*WORK INSTRUCTIONS*. Note on the material below: return exactly the lines from the line that holds "entreprises qui ne" through the line that holds "គ្រោះថ្នាក់", and leave out each picture.

*EXCERPTED RECORDS*.

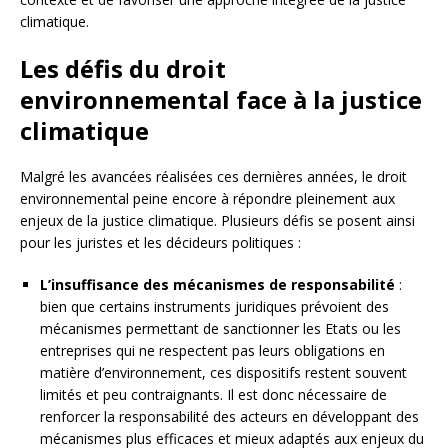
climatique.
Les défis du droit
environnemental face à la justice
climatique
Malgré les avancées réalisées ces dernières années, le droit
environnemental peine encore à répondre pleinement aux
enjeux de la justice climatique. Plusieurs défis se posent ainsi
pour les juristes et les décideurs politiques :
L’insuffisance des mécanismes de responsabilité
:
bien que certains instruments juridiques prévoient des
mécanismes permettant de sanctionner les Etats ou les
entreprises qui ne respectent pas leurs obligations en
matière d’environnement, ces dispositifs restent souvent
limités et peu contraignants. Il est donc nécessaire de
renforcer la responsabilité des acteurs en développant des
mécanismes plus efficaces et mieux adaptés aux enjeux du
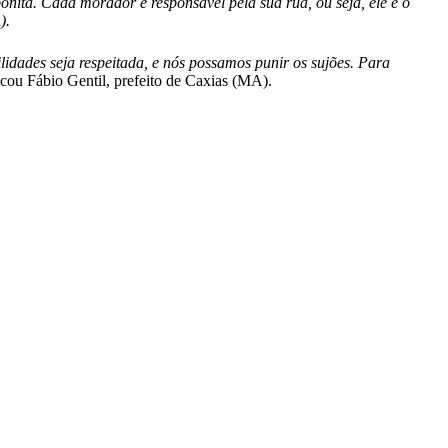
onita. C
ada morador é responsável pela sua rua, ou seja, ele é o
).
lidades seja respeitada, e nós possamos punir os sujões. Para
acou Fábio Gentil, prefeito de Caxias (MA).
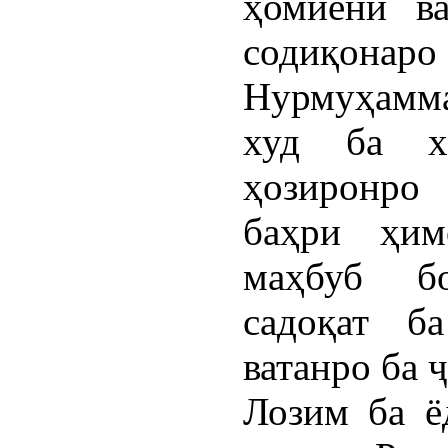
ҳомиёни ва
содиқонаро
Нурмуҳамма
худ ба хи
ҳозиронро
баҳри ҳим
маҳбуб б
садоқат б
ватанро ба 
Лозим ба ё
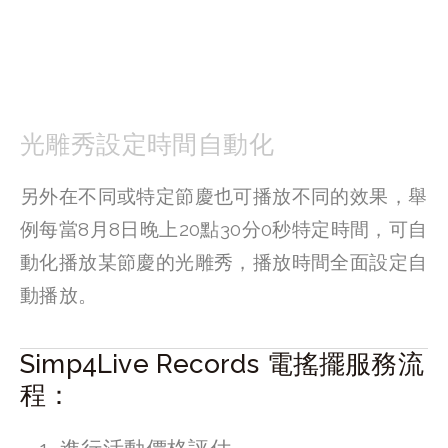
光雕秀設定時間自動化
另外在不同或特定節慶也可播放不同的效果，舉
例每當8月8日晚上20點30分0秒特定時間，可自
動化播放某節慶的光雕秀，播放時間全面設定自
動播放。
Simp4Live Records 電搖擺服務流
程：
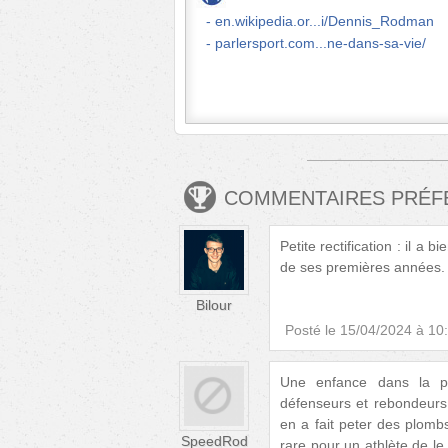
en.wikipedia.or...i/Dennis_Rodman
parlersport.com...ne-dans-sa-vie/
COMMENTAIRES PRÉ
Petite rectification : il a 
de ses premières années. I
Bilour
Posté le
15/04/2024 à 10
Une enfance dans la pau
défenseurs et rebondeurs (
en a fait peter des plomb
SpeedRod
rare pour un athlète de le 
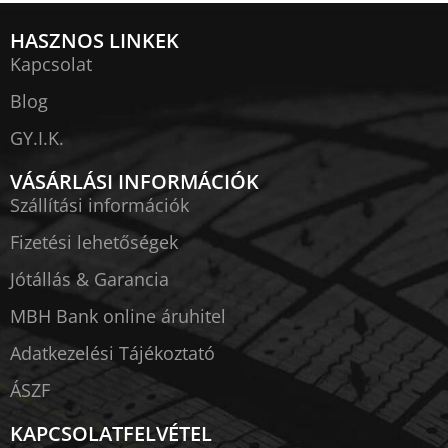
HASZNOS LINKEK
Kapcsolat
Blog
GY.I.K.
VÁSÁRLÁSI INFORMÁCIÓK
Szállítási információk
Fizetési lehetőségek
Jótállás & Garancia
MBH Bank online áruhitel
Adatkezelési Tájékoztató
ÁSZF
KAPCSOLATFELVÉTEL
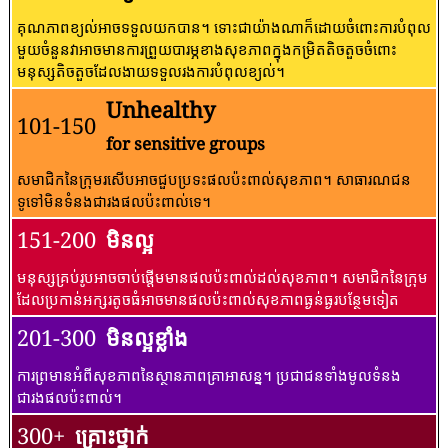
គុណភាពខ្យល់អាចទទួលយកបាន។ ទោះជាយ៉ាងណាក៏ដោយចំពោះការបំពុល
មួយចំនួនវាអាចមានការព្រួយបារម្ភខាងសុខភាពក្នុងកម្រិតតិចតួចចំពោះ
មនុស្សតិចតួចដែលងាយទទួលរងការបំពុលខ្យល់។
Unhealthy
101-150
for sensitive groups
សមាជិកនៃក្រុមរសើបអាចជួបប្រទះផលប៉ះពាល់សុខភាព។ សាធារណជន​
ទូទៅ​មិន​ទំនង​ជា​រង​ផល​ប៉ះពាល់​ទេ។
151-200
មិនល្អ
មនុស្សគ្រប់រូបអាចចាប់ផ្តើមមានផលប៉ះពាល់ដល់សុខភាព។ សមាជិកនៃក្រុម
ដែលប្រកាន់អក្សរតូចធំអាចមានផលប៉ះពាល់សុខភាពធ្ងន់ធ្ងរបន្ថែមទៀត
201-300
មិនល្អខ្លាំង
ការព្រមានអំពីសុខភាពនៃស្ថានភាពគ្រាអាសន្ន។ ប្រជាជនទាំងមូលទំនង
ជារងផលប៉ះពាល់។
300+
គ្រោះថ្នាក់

---

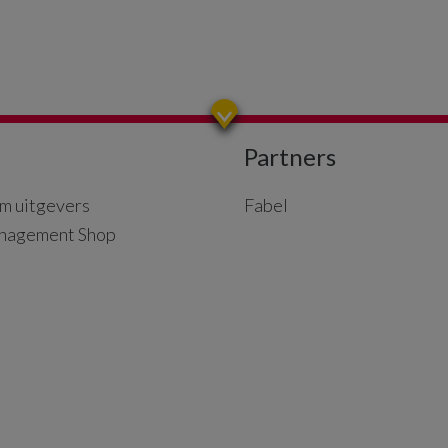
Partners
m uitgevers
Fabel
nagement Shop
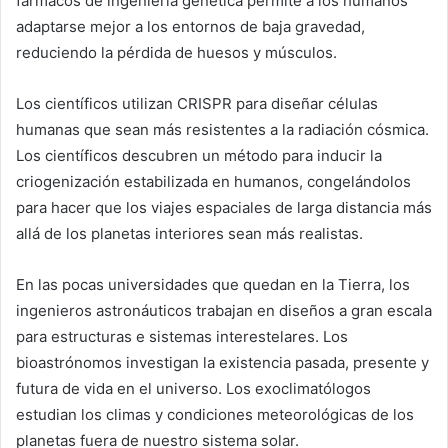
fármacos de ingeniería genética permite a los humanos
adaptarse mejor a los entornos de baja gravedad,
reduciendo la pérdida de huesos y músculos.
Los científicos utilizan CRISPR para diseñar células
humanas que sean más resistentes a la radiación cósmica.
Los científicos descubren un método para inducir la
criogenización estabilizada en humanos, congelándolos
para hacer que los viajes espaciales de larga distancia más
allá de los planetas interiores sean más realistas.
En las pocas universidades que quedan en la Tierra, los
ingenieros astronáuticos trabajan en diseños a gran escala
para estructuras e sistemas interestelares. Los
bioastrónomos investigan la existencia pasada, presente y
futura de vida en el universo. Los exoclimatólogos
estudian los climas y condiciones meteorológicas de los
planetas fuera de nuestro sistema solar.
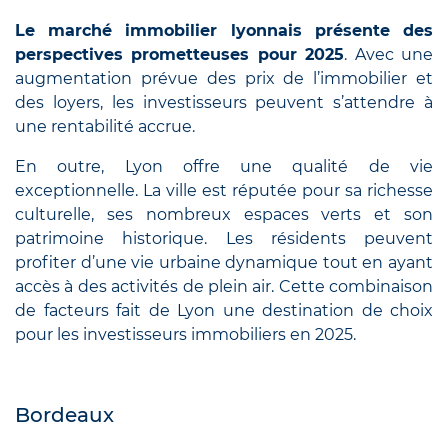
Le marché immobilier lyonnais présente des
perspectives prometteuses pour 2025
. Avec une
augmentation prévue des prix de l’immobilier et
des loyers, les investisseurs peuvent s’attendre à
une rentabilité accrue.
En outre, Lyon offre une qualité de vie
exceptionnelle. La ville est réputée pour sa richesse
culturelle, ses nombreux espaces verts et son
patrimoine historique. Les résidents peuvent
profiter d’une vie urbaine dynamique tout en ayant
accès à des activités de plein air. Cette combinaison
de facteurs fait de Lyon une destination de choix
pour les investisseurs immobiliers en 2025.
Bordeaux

---

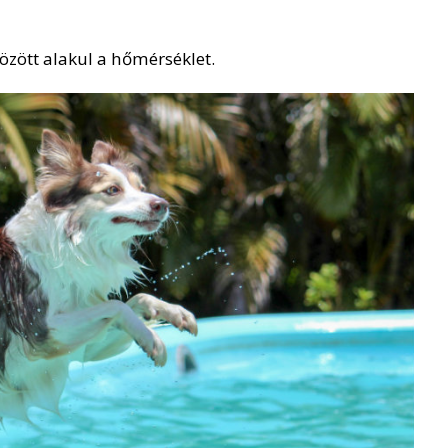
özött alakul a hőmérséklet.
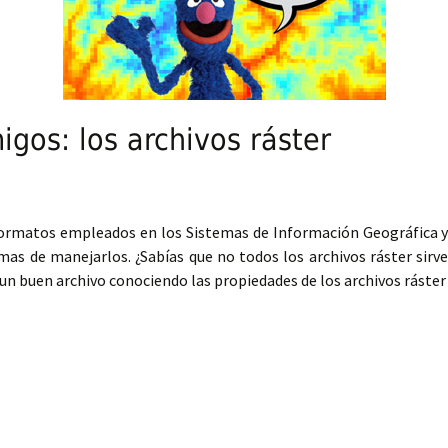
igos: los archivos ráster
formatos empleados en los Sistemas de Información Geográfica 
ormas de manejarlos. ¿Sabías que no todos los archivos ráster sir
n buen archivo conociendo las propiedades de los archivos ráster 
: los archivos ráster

*EXERCISE OUTPUT*.
entreprises qui ne respectent pas leurs obligations en
matière d’environnement, ces dispositifs restent souvent
limités et peu contraignants. Il est donc nécessaire de
renforcer la responsabilité des acteurs en développant des
mécanismes plus efficaces et mieux adaptés aux enjeux du
onita. C
ada morador é responsável pela sua rua, ou seja, ele é o
).
lidades seja respeitada, e nós possamos punir os sujões. Para
acou Fábio Gentil, prefeito de Caxias (MA).
ҳомиёни ва
содиқонаро
Нурмуҳамма
худ ба хи
ҳозиронро
баҳри ҳим
маҳбуб б
садоқат б
ватанро ба 
Лозим ба ё
光雕秀設定時間自動化
另外在不同或特定節慶也可播放不同的效果，舉
例每當8月8日晚上20點30分0秒特定時間，可自
動化播放某節慶的光雕秀，播放時間全面設定自
動播放。
Simp4Live Records 電搖擺服務流
程：
en.wikipedia.or...i/Dennis_Rodman
parlersport.com...ne-dans-sa-vie/
COMMENTAIRES PRÉ
Petite rectification : il a 
de ses premières années. I
Bilour
Posté le
15/04/2024 à 10
Une enfance dans la pau
défenseurs et rebondeurs (
en a fait peter des plomb
SpeedRod
rare pour un athlète de le 
HASZNOS LINKEK
Kapcsolat
Blog
GY.I.K.
VÁSÁRLÁSI INFORMÁCIÓK
Szállítási információk
Fizetési lehetőségek
Jótállás & Garancia
MBH Bank online áruhitel
Adatkezelési Tájékoztató
ÁSZF
KAPCSOLATFELVÉTEL
គុណភាពខ្យល់អាចទទួលយកបាន។ ទោះជាយ៉ាងណាក៏ដោយចំពោះការបំពុល
មួយចំនួនវាអាចមានការព្រួយបារម្ភខាងសុខភាពក្នុងកម្រិតតិចតួចចំពោះ
មនុស្សតិចតួចដែលងាយទទួលរងការបំពុលខ្យល់។
Unhealthy
101-150
for sensitive groups
សមាជិកនៃក្រុមរសើបអាចជួបប្រទះផលប៉ះពាល់សុខភាព។ សាធារណជន​
ទូទៅ​មិន​ទំនង​ជា​រង​ផល​ប៉ះពាល់​ទេ។
151-200
មិនល្អ
មនុស្សគ្រប់រូបអាចចាប់ផ្តើមមានផលប៉ះពាល់ដល់សុខភាព។ សមាជិកនៃក្រុម
ដែលប្រកាន់អក្សរតូចធំអាចមានផលប៉ះពាល់សុខភាពធ្ងន់ធ្ងរបន្ថែមទៀត
201-300
មិនល្អខ្លាំង
ការព្រមានអំពីសុខភាពនៃស្ថានភាពគ្រាអាសន្ន។ ប្រជាជនទាំងមូលទំនង
ជារងផលប៉ះពាល់។
300+
គ្រោះថ្នាក់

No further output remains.